Chart interpretation exercises
[Start of section]
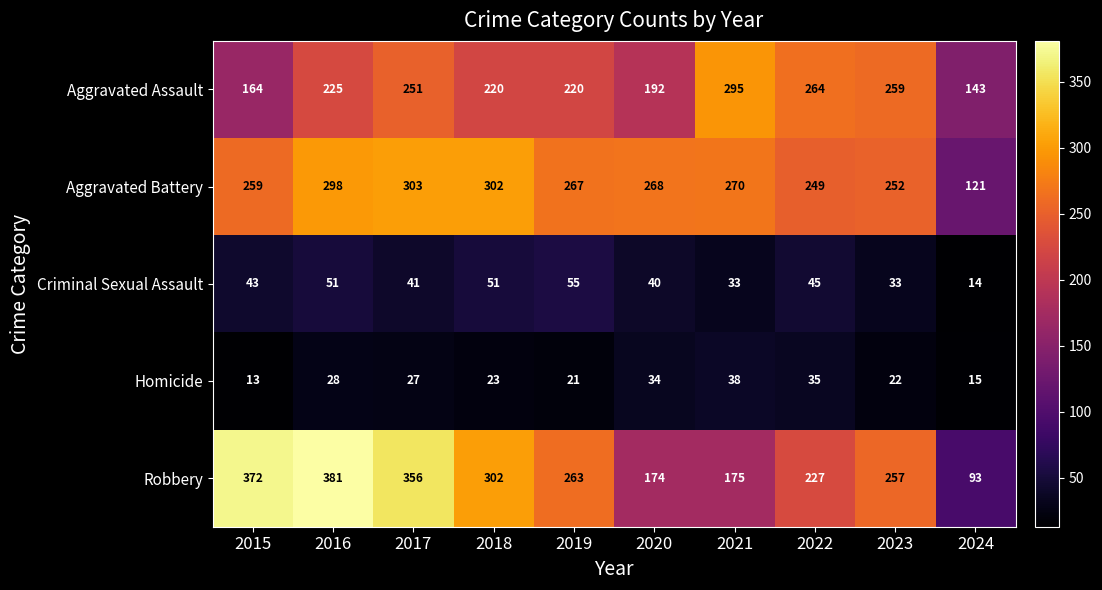

What is the minimum value shown in the chart?

13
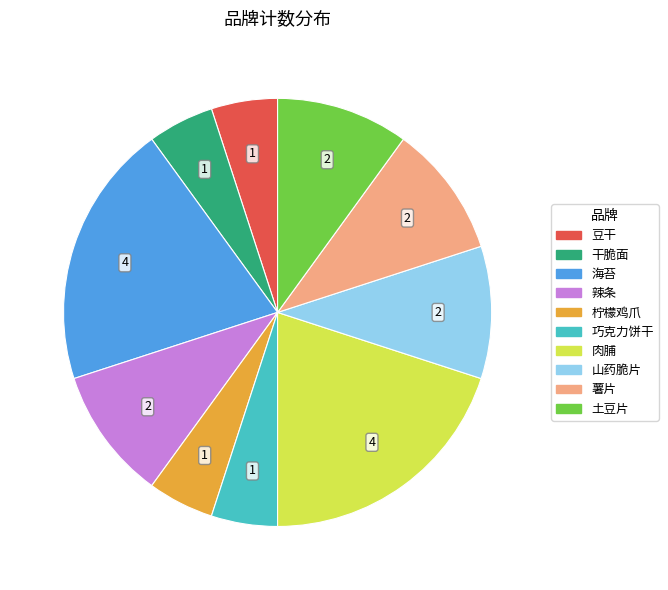

Does any single category account for the majority?

No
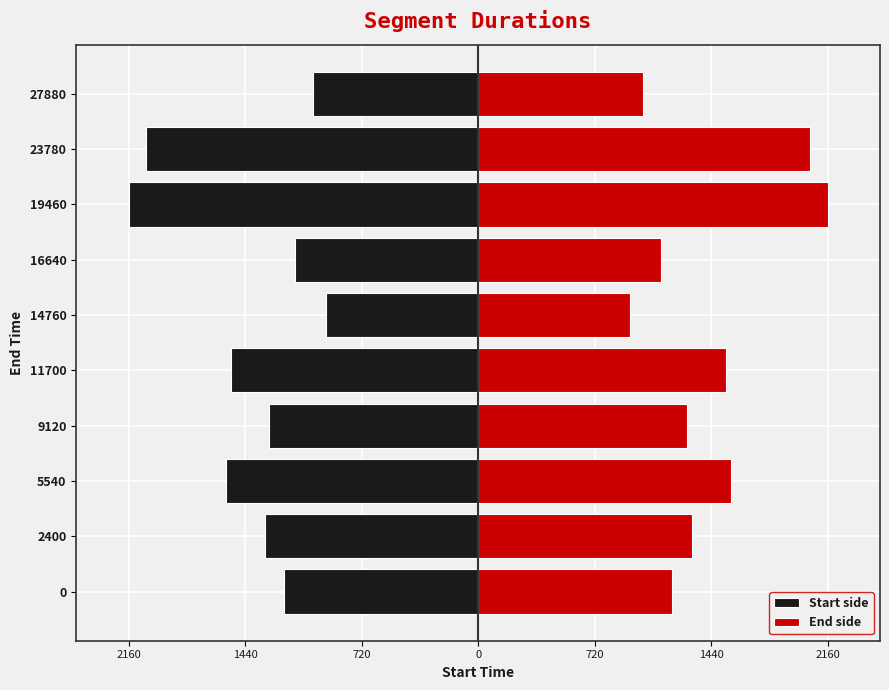

What are all the series names shown in the legend?

Start side, End side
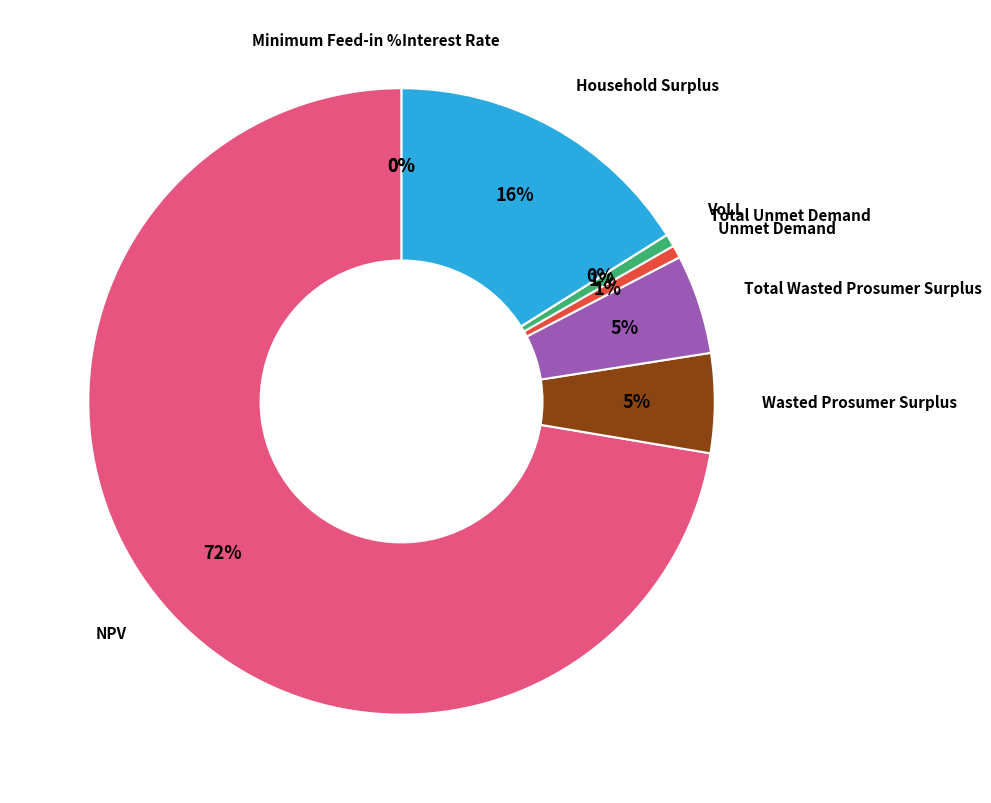

To the nearest percent, what is the average slice percentage?

11%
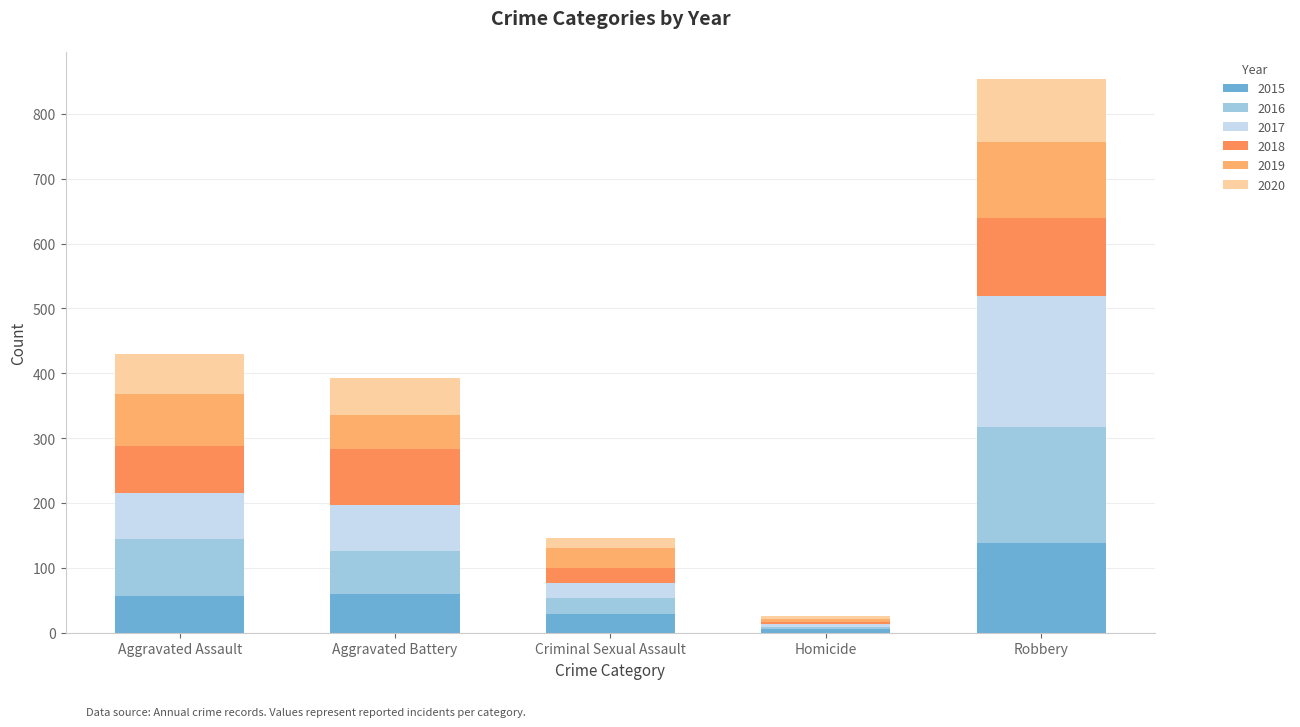

Does the chart contain stacked bars?

Yes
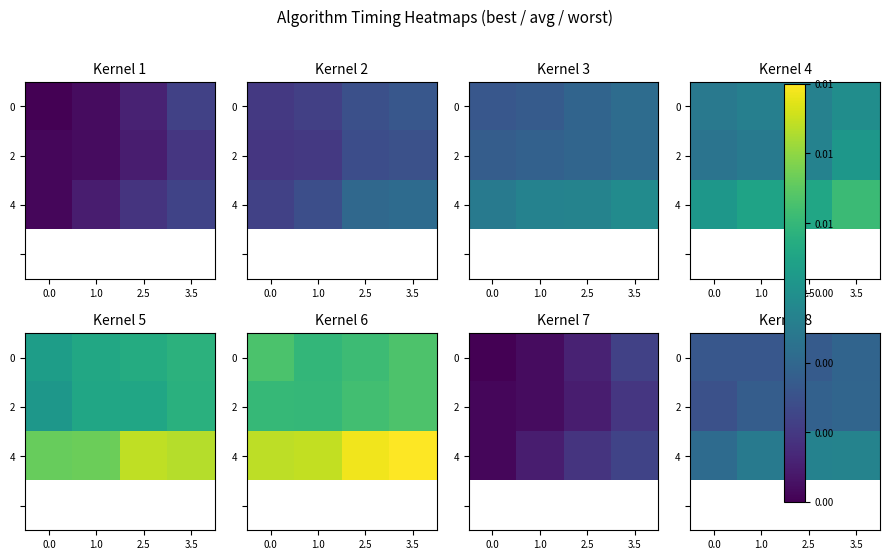

Which series has the widest spread of values?

4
[End of section]
- [Task details]:
Rewrite all of the material, replacing each occurrence of "chart" with "graph" and changing nothing else. Leave the pictures out of your version.

- [Output of the exercise]:
What is the minimum value shown in the graph?

13

Does any single category account for the majority?

No

What are all the series names shown in the legend?

Start side, End side

To the nearest percent, what is the average slice percentage?

11%

Does the graph contain stacked bars?

Yes

Which series has the widest spread of values?

4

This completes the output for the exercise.